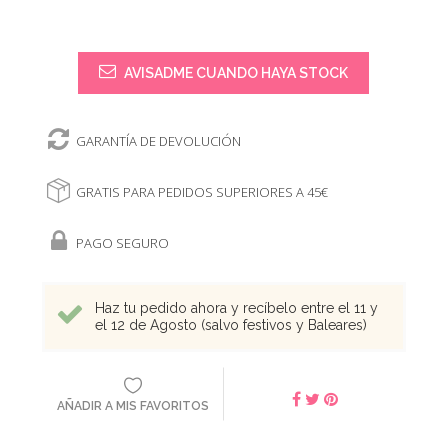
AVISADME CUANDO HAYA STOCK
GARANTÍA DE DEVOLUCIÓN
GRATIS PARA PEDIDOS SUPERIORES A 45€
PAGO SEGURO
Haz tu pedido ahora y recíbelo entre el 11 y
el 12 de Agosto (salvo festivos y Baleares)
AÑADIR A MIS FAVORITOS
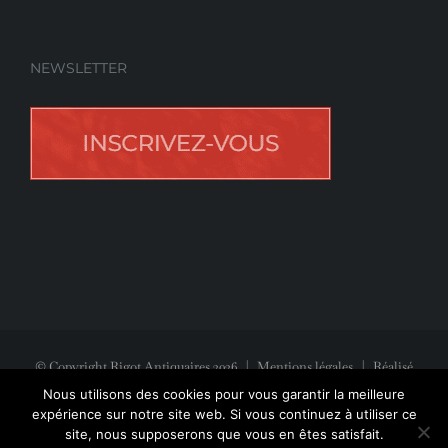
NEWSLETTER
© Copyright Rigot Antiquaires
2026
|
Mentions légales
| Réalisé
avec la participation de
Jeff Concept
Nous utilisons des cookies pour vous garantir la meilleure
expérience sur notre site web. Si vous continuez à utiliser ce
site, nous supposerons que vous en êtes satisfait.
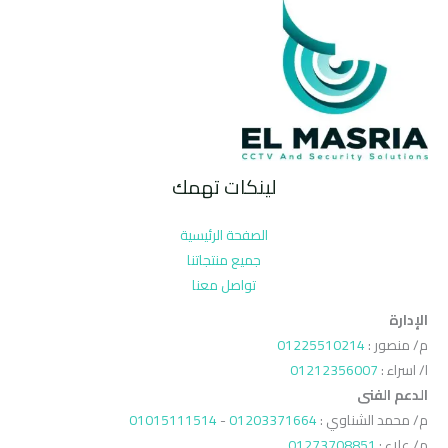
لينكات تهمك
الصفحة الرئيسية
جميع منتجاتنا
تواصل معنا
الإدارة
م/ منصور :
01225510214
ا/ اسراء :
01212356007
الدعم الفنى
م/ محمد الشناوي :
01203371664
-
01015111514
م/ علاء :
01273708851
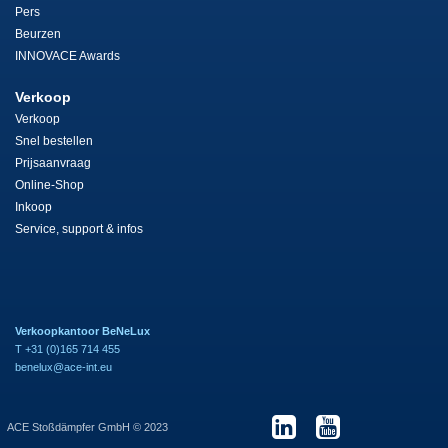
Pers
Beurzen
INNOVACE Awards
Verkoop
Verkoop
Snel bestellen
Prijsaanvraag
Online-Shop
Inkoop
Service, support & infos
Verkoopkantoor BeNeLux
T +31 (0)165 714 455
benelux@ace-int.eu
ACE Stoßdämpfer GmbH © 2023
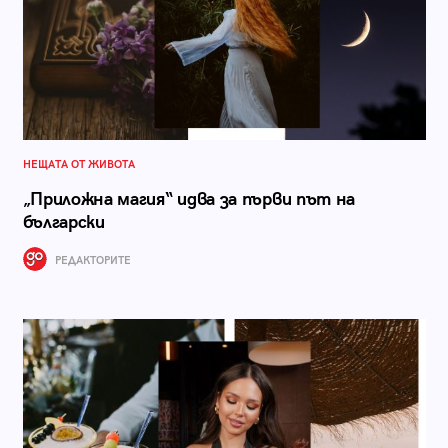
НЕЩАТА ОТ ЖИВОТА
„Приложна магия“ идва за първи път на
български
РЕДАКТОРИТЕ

--------

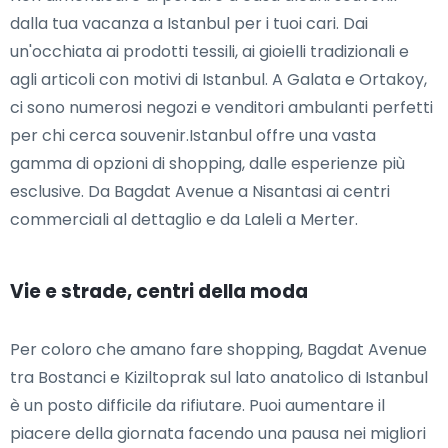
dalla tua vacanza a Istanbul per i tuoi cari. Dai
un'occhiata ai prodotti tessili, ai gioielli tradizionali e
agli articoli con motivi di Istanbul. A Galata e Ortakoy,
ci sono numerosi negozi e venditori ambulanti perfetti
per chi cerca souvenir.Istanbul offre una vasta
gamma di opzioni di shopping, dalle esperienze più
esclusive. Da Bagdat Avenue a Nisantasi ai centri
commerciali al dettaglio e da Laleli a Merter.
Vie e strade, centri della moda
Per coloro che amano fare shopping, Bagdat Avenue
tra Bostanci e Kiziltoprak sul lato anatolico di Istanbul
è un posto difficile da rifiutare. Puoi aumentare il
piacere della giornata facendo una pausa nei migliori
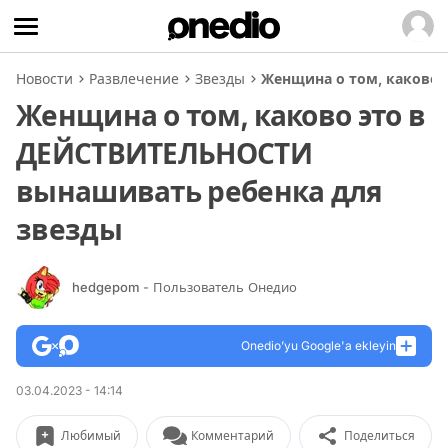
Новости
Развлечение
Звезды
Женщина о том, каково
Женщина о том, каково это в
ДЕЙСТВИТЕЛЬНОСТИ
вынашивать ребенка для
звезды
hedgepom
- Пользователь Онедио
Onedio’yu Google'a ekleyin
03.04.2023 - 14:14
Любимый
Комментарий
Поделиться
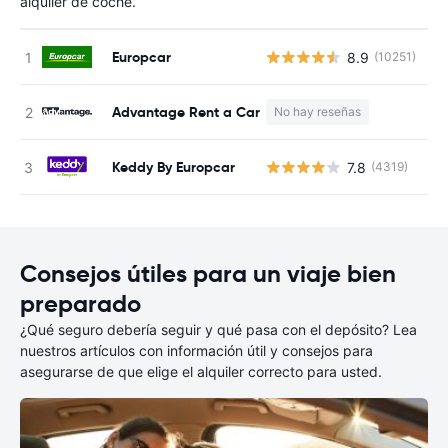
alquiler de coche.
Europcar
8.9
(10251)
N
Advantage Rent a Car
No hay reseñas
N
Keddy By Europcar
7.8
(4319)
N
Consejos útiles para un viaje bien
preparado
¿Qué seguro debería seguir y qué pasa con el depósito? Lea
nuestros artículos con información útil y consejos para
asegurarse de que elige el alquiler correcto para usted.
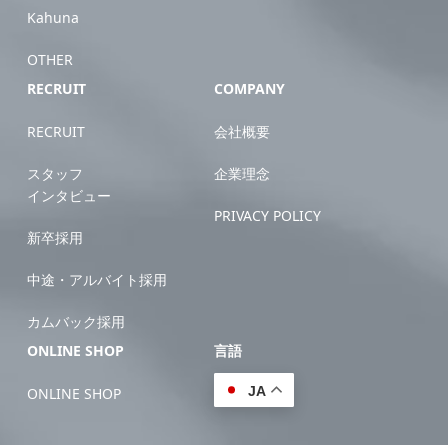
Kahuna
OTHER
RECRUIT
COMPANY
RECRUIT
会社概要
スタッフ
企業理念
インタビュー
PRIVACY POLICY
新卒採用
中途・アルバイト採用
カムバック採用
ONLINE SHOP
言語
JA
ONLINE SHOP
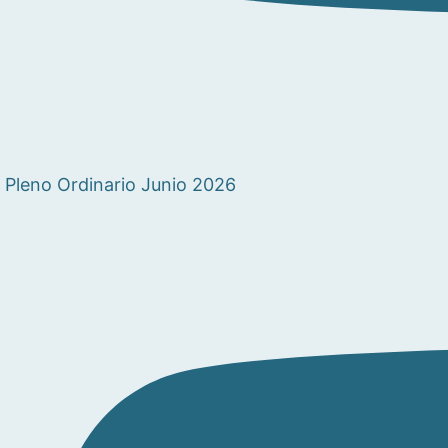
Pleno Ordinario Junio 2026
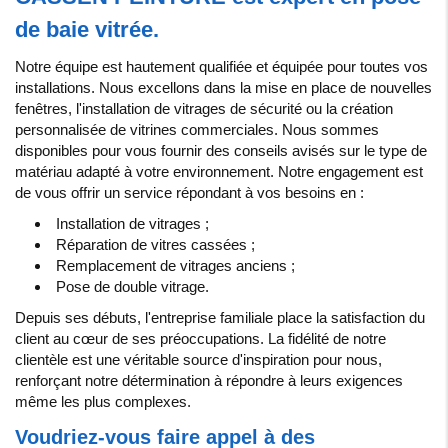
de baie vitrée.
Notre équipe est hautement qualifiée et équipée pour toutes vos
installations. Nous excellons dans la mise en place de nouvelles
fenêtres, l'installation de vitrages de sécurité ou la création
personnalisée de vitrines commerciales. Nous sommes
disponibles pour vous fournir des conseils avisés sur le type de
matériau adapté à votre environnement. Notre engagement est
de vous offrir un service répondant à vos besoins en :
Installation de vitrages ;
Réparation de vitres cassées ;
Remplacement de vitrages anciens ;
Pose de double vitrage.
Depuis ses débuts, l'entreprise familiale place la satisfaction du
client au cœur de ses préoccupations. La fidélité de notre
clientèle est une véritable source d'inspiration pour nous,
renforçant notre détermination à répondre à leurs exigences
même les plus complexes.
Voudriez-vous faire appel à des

--------

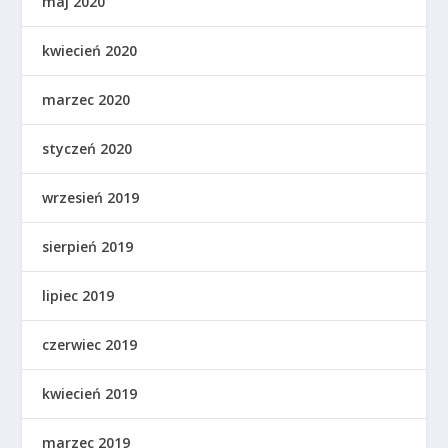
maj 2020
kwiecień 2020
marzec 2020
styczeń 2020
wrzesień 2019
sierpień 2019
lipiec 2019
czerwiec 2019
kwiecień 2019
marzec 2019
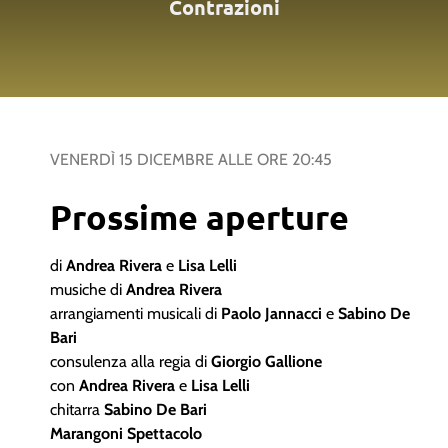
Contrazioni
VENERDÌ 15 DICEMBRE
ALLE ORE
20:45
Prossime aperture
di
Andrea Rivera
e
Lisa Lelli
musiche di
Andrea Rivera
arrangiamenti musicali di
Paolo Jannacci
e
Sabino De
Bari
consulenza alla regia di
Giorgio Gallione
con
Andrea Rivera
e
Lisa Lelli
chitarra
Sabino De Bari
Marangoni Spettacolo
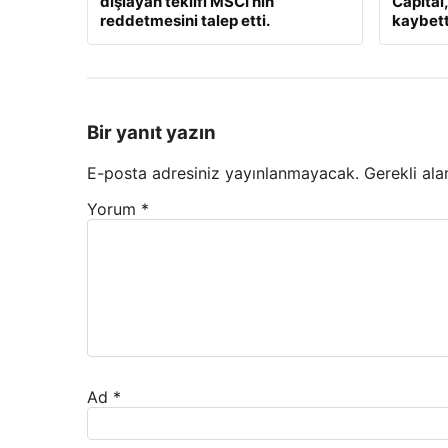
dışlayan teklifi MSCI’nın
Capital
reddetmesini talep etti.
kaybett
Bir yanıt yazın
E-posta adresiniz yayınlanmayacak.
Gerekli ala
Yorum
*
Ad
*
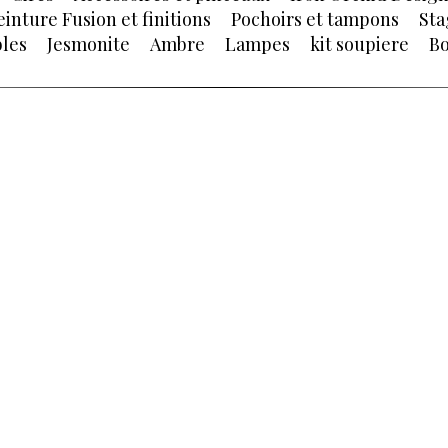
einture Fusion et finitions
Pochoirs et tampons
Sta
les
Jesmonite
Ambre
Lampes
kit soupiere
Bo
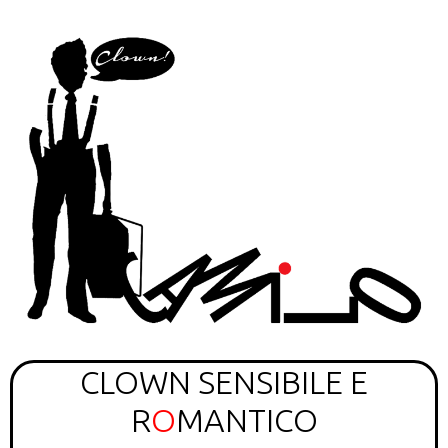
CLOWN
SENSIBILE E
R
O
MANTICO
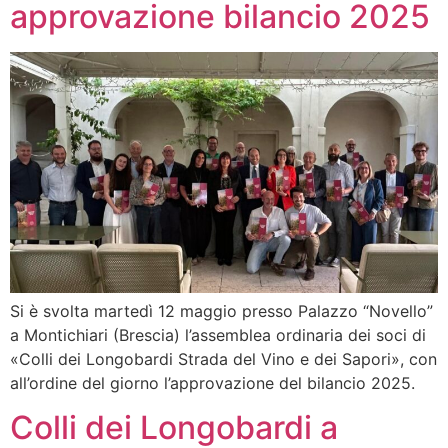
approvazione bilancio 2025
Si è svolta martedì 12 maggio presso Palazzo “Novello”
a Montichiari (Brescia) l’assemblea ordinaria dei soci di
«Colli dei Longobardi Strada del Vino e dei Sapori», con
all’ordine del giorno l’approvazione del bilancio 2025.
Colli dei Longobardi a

--------

Only the lines above from the one with "- Пользователь Онедио" to the one with "personnalisée de vitrines" should be printed, both included and exactly as written; no picture belongs in the copy.

*PROBLEM SOLUTION*
- Пользователь Онедио
Onedio’yu Google'a ekleyin
03.04.2023 - 14:14
Любимый
Комментарий
Поделиться
alquiler de coche.
Europcar
8.9
(10251)
N
Advantage Rent a Car
No hay reseñas
N
Keddy By Europcar
7.8
(4319)
N
Consejos útiles para un viaje bien
preparado
¿Qué seguro debería seguir y qué pasa con el depósito? Lea
nuestros artículos con información útil y consejos para
asegurarse de que elige el alquiler correcto para usted.
Kahuna
OTHER
RECRUIT
COMPANY
RECRUIT
会社概要
スタッフ
企業理念
インタビュー
PRIVACY POLICY
新卒採用
中途・アルバイト採用
カムバック採用
ONLINE SHOP
言語
JA
ONLINE SHOP
Pleno Ordinario Junio 2026
de baie vitrée.
Notre équipe est hautement qualifiée et équipée pour toutes vos
installations. Nous excellons dans la mise en place de nouvelles
fenêtres, l'installation de vitrages de sécurité ou la création
personnalisée de vitrines commerciales. Nous sommes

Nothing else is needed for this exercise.